Canadian Destroyers are a powerful move that should end a match because falling on your head in reality, in general, can be devastating.
Package Piledrivers are a step up from regular piledrivers and should be powerful enough to end matches.
Cheer for the underdogs. Support the underdogs. The underdogs don’t have to win it all most of the time. Underdogs are always dealing with doubt but their persistent makes them achieve so much more. If an underdog character always wins and has to push the “broken body” story, then…they aren’t an underdog character.
Having work rate (many matches or title defenses back-to-back with random opponents that don’t truly set up stories or don’t continue stories) doesn’t equal good quality matches (the high majority don’t even remember those matches) because in AEW, wrestlers need to one-up each other and one-up their previous matches even if the matches aren’t strung together like a storyboard or movie. That’s a bad formula because every wrestler is different, every wrestler’s story that’s trying to be told is different, and so there’s nothing different between all the wrestling acts to attract new viewers and even the day one AEW fans (like me) to bring back.
Indie match set-ups should be left on the indies. AEW is on cable now. Put on cable episodic worthy wrestling.

# What this exercise asks:
A. In the wrestling commentary, what should Package Piledrivers be powerful enough to do?
B. Continue the wrestling commentary from its final sentence.

Dataset rows:
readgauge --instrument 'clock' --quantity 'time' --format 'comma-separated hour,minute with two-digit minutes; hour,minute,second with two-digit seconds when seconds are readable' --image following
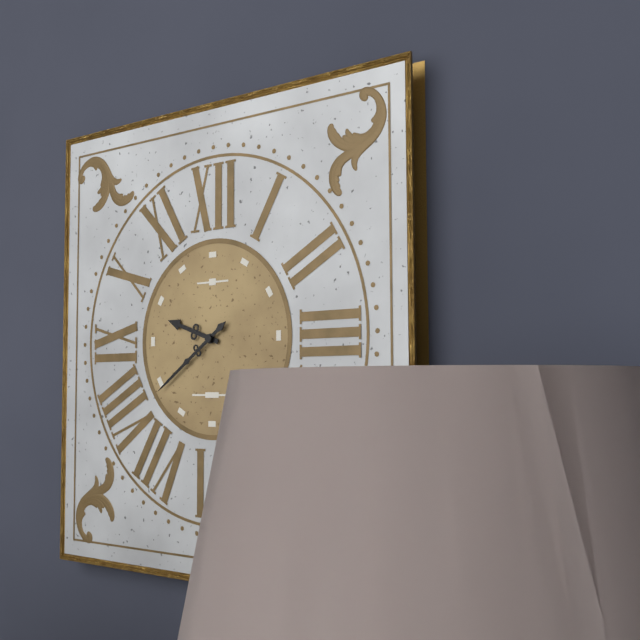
9,39
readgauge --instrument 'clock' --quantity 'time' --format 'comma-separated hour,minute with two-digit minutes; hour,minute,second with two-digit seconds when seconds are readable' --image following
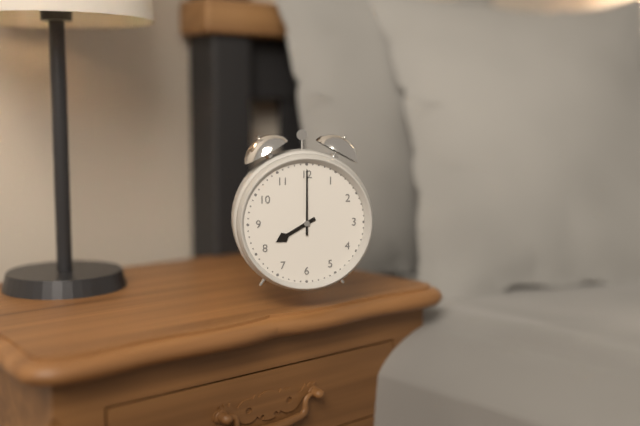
8,00
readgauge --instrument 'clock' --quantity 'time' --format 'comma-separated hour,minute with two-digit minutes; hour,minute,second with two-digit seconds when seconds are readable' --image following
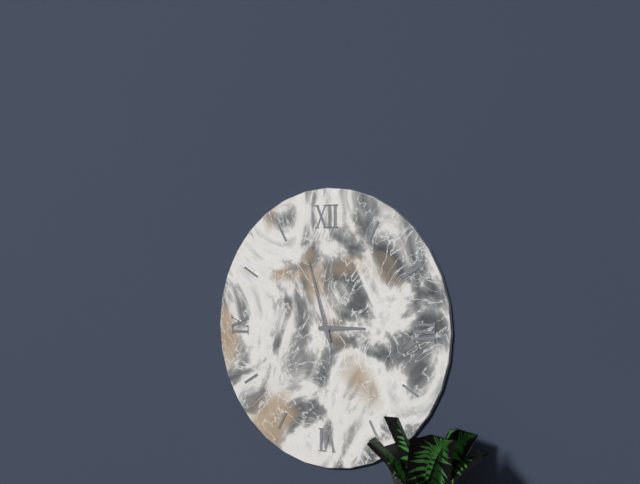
2,57
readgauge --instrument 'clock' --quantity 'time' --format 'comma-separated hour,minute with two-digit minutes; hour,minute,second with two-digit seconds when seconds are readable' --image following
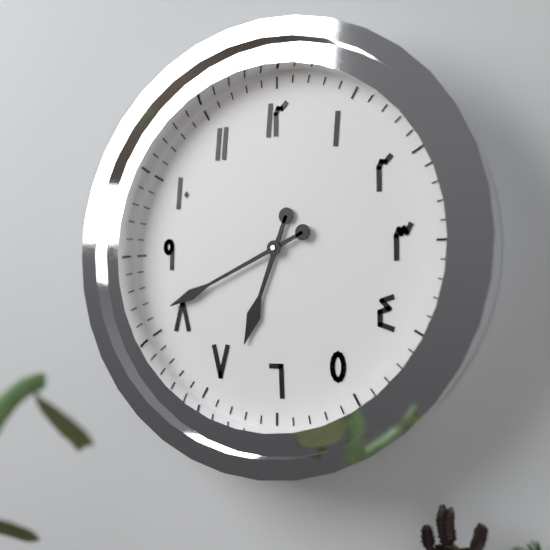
6,41
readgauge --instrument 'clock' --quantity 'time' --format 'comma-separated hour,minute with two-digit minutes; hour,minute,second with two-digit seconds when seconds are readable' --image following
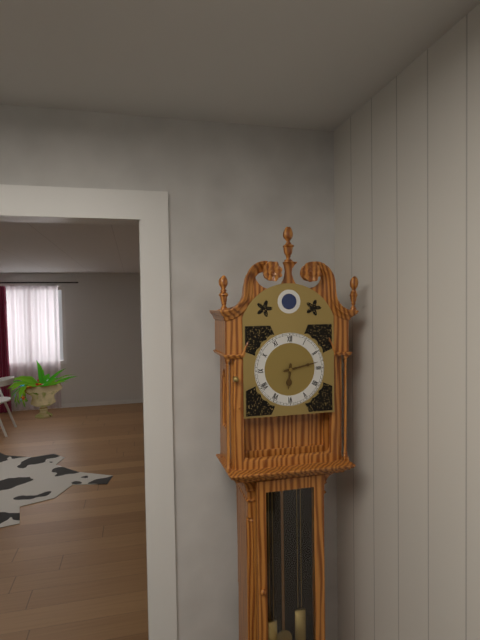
6,13
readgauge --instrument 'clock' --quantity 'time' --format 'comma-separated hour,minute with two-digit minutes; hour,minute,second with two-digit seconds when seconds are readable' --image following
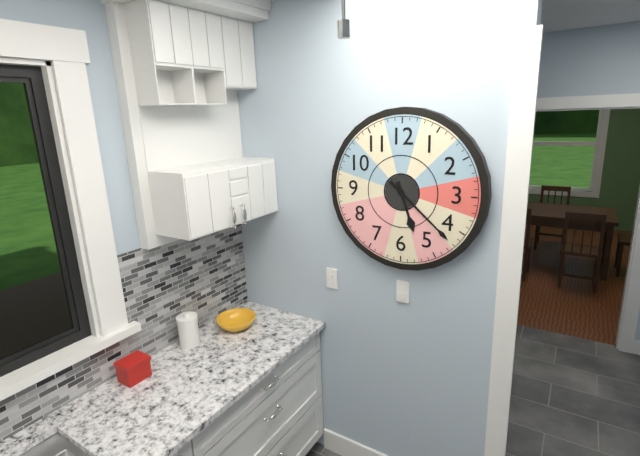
5,22
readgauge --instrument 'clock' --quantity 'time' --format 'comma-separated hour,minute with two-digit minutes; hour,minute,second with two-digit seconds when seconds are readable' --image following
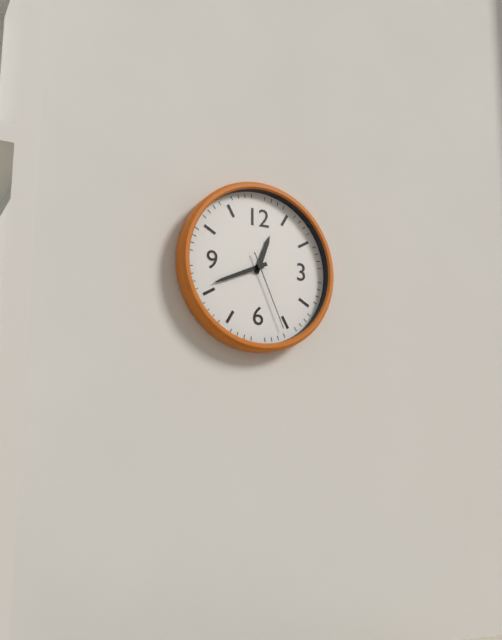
12,41,26
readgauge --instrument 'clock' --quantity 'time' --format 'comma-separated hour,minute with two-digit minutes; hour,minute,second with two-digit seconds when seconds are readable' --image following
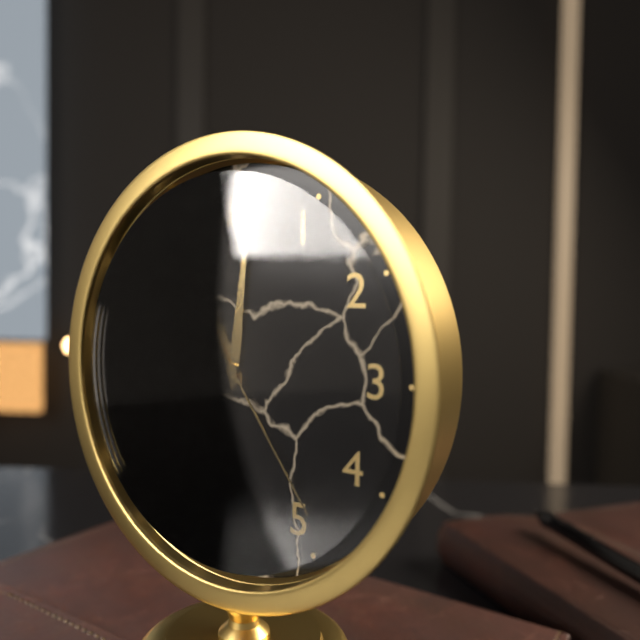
11,01,24
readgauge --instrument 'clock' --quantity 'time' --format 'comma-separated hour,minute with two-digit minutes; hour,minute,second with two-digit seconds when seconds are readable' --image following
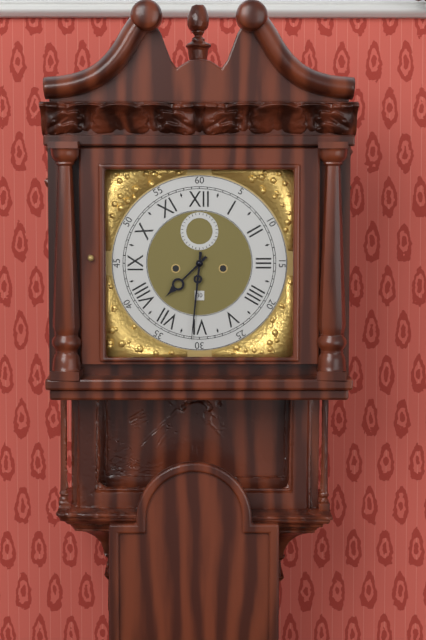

# Expected results:
A. End matches.

B.
Conclusion
Use the Fighting Spirit to tell warrior in-ring stories rather than gymnastics that completely tell the world that your sport is nonsense. Sometimes trying new things can work but if it’s so out of the box that’ll leave most fans scratching their heads and questioning it more than the match itself or even overshadowing everything you’ve worked hard on — then it’s back to the drawing board. Wrestlers are concerned about getting that GIF, getting those 15 minutes of high spot recorded video fame where the internet talks about it, getting that rub, rather than focusing telling us a compelling story though the art of wrestling to keep us coming back next week or even next month in regard to indie wrestling. Don’t fix things that aren’t broken to make moments that don’t last in wrestling history.
Think about story both in and out of the ring.
Think about moves — what’s important for the overall in-ring story and maybe out of the ring story like post-match promos, which moves are important for your babyface character, which moves are important for your heel — remember it’s a team effort that needs to make sense and lift each other.
Hey friends! Thanks for reading this Tape Study write up focusing on Canadian Destroyer. Hope it’s valuable. Any comments, questions, thoughts, concerns, ideas for the next Tape Study please reply with a comment or email squaredcirclepodcast@outlook.com.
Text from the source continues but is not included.